We’ve all been there – you’re frustrated and annoyed with your client or co-worker, and you’re just about to boil over. But instead of taking a moment to cool off, you turn to your trusty Twitter account and begin to vent about your frustrations. Then you hit Enter and release all your negative thoughts into the Twittersphere. For a few minutes, you might feel a little bit better having released some tension and begin to go on with your day.
Then you start to get responses from co-workers or peers and you realize maybe you went a little too far expressing your feelings online for everyone to see. You also realize your somewhat-professional Twitter account (everyone has the random Tweet now and then) has turned into more of a personal blog which it totally irrelevant to your followers. Suddenly you become a little less-credible, slightly obnoxious and maybe even a little harsh (considering who or what you’re Twittering about in the first place).
Then there’s the chance that the victim of your frustration Tweet might see it and immediately begin to retaliate on their end. If your comments were directed towards a co-worker, you might face even bigger issues in your office (more companies now-a-days are implementing social media policies in their company handbooks). If your comments were directed towards a specific client – which is just plain dumb – you could be reprimanded by your supervisor and create a problem that threatens your relationship between your business and your client.

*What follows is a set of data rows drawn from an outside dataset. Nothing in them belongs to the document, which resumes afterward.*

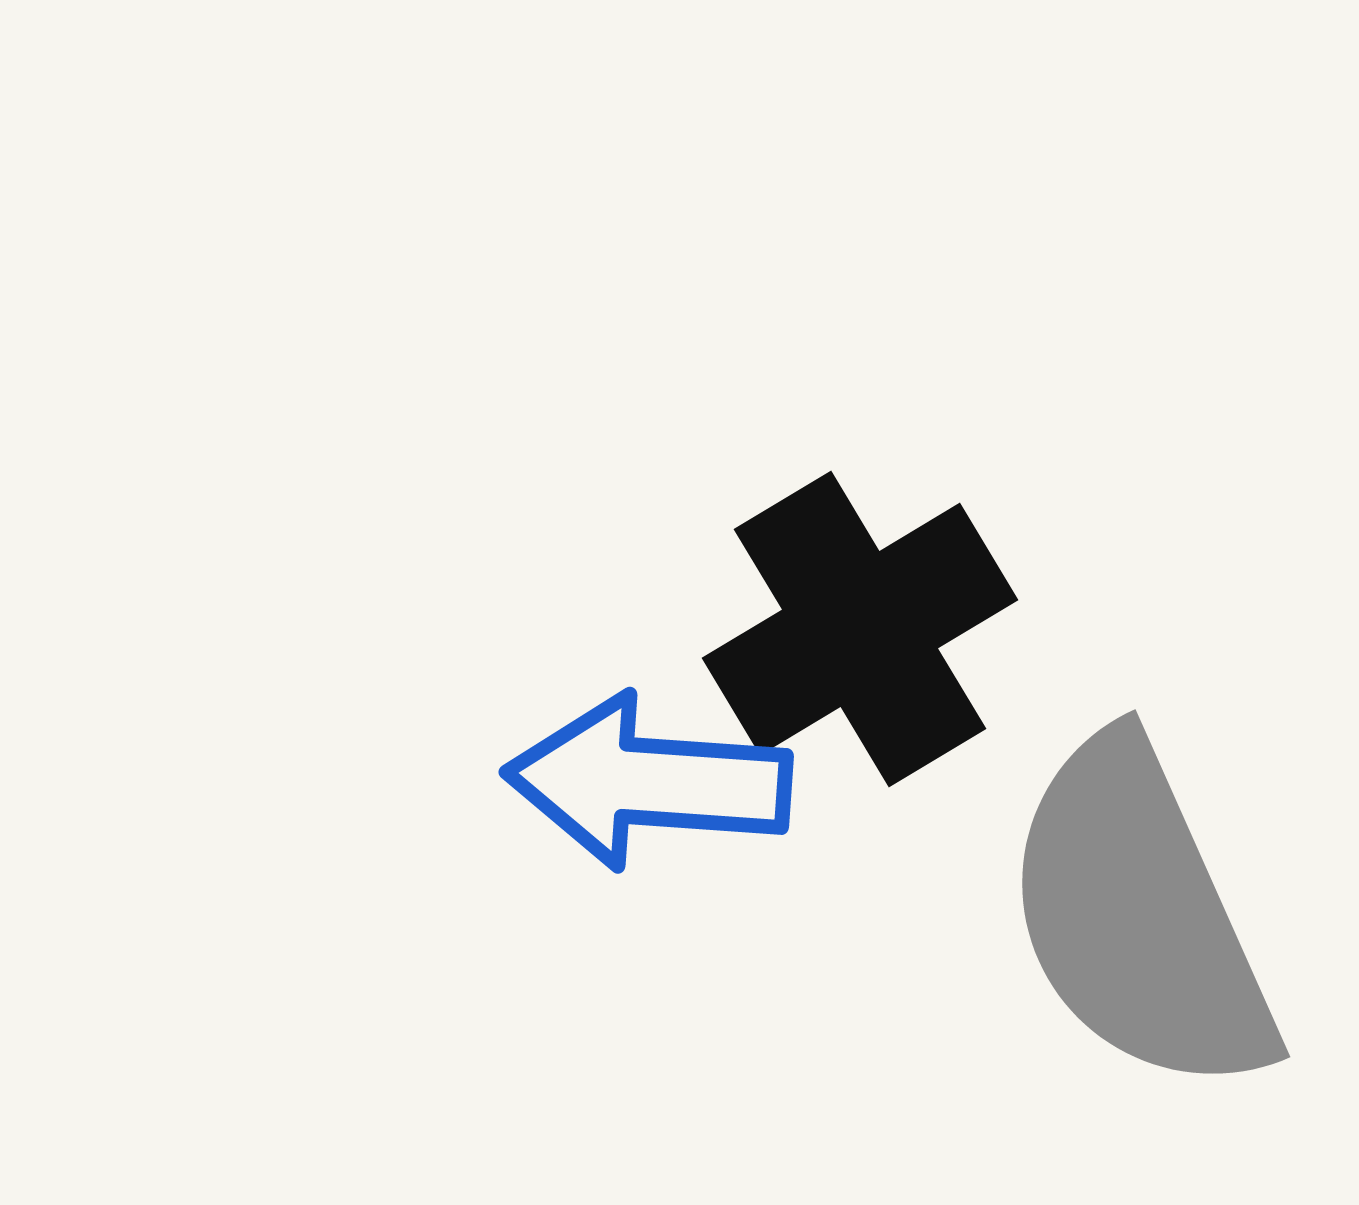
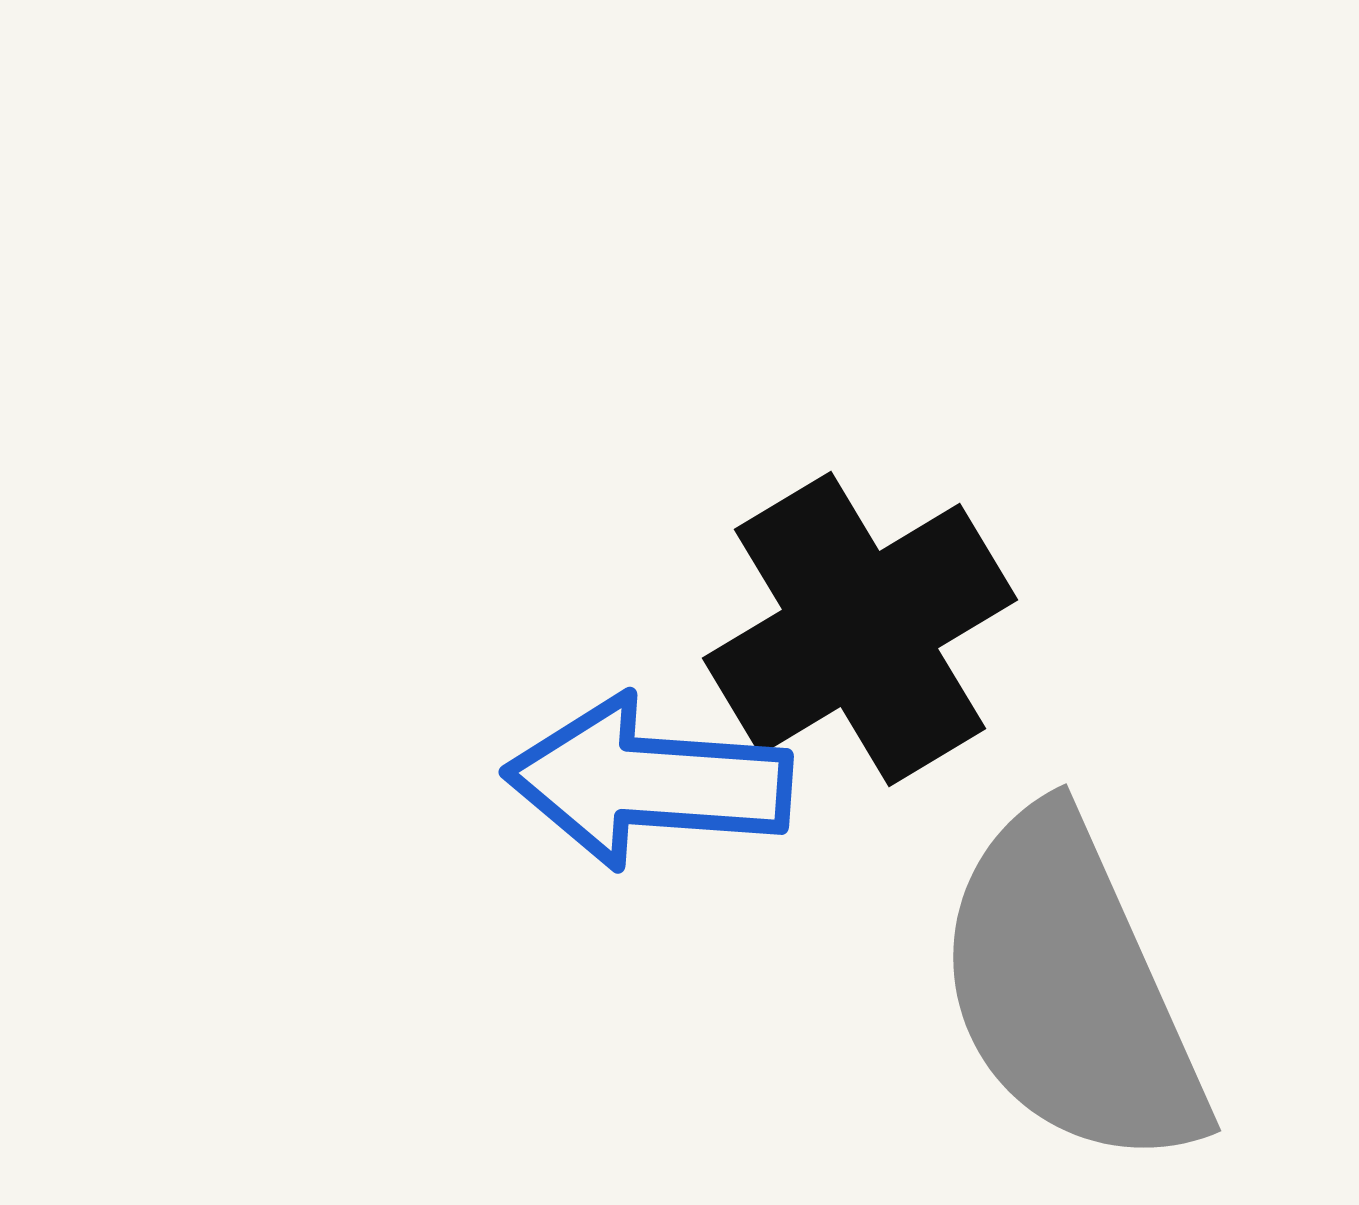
gray semicircle: moved 69 px left, 74 px down
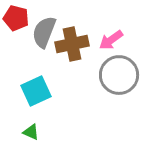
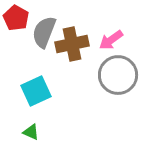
red pentagon: rotated 15 degrees clockwise
gray circle: moved 1 px left
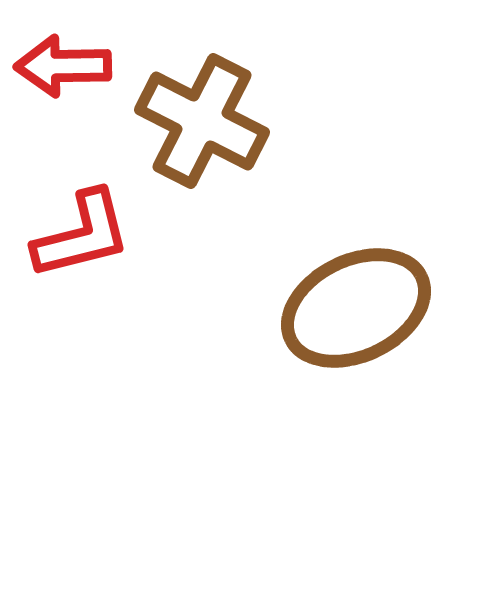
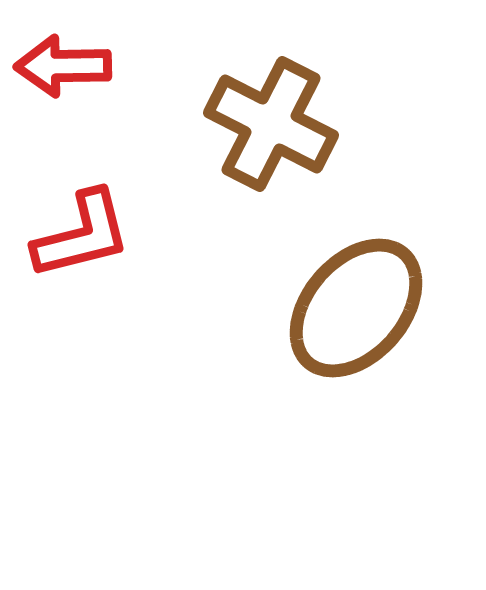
brown cross: moved 69 px right, 3 px down
brown ellipse: rotated 23 degrees counterclockwise
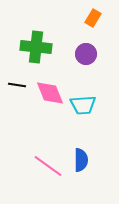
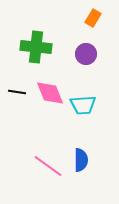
black line: moved 7 px down
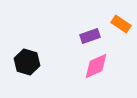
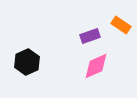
orange rectangle: moved 1 px down
black hexagon: rotated 20 degrees clockwise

We’ve been told for years, look both ways before you cross the road, think before you drink and drive and now with the visibility of social media, it’s time to be just as cautious with your online thoughts. Next time you find yourself turning to Twitter to express your thoughts, take a few seconds and think about the following criteria:
1. Is this appropriate for my audience?
2. Is this something I’d want to talk about in person?
3. Is this really necessary?
So remember kids, think before you Tweet, and no one gets hurt.